::: Raw data
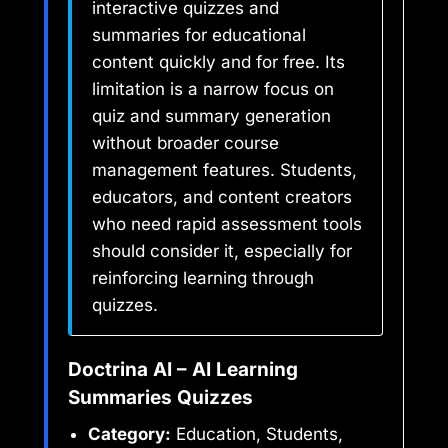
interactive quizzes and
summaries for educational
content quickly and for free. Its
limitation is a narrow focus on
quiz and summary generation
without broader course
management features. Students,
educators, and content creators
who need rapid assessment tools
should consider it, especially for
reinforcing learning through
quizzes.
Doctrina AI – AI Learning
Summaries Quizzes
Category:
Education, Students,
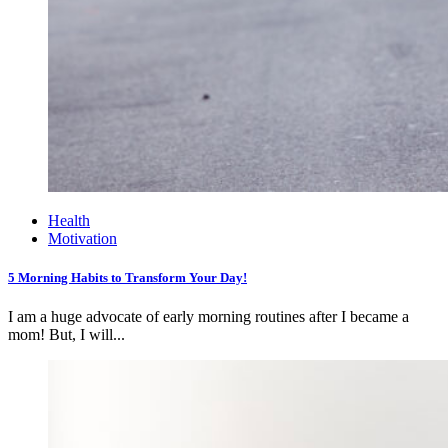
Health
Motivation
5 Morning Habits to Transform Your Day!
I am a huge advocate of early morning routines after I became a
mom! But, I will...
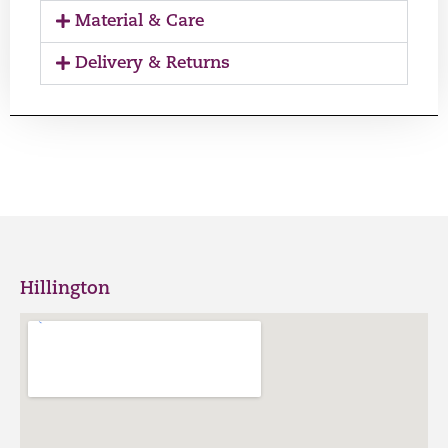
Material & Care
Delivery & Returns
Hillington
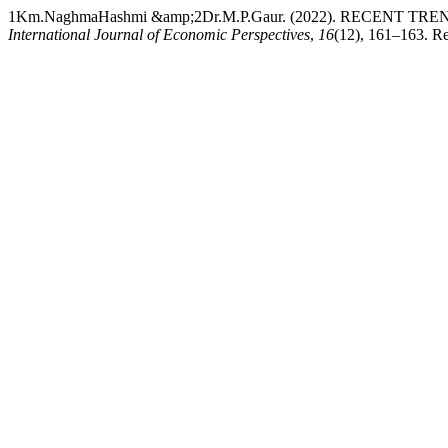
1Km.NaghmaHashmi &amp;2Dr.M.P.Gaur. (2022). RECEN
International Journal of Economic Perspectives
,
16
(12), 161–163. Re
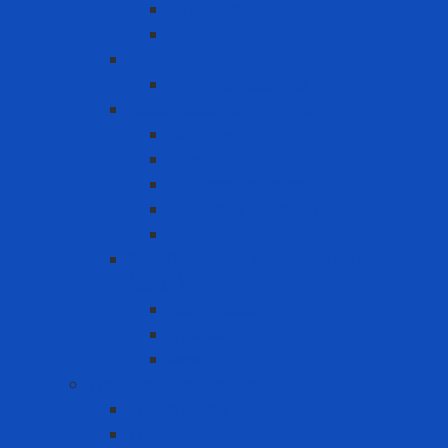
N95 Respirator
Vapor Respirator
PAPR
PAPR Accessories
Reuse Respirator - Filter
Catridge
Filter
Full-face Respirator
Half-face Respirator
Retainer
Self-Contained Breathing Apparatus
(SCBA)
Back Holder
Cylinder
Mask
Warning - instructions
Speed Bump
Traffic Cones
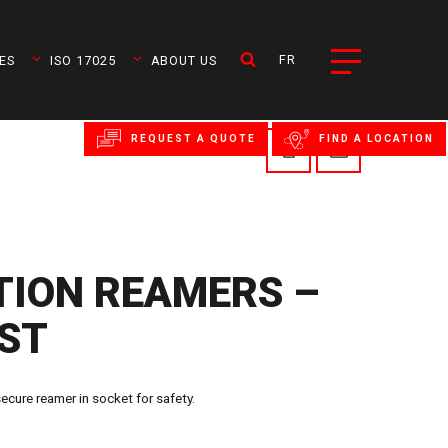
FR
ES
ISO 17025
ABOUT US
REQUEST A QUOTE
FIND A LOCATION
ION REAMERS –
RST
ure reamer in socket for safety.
::::::
::: Raw data
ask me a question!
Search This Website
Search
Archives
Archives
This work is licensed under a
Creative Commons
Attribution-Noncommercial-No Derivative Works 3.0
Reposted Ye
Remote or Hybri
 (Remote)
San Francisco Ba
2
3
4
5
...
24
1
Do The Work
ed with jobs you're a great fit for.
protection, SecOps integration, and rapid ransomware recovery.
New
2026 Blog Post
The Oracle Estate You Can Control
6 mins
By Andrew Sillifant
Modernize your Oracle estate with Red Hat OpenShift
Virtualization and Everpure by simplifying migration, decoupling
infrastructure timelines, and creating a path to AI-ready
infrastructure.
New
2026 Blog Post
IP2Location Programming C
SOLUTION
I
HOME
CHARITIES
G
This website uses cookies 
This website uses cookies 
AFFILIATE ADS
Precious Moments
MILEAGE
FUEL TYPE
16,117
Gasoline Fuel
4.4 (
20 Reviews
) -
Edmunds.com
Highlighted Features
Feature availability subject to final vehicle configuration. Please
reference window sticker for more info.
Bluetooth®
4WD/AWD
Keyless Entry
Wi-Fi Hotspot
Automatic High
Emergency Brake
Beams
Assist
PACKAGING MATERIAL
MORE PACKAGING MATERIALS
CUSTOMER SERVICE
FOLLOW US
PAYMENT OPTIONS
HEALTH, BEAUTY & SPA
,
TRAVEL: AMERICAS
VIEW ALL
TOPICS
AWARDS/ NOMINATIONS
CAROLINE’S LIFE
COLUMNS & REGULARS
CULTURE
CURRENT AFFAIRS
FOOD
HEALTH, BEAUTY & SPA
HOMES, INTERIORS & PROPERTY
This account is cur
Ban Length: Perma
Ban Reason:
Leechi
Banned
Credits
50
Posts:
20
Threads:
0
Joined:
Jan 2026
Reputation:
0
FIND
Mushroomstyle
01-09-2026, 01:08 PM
::::::
§ **What the task asks**
List every line from the material above that contains the word "Oracle", copying each line in full. Case counts.

§ **Solution**
The Oracle Estate You Can Control
Modernize your Oracle estate with Red Hat OpenShift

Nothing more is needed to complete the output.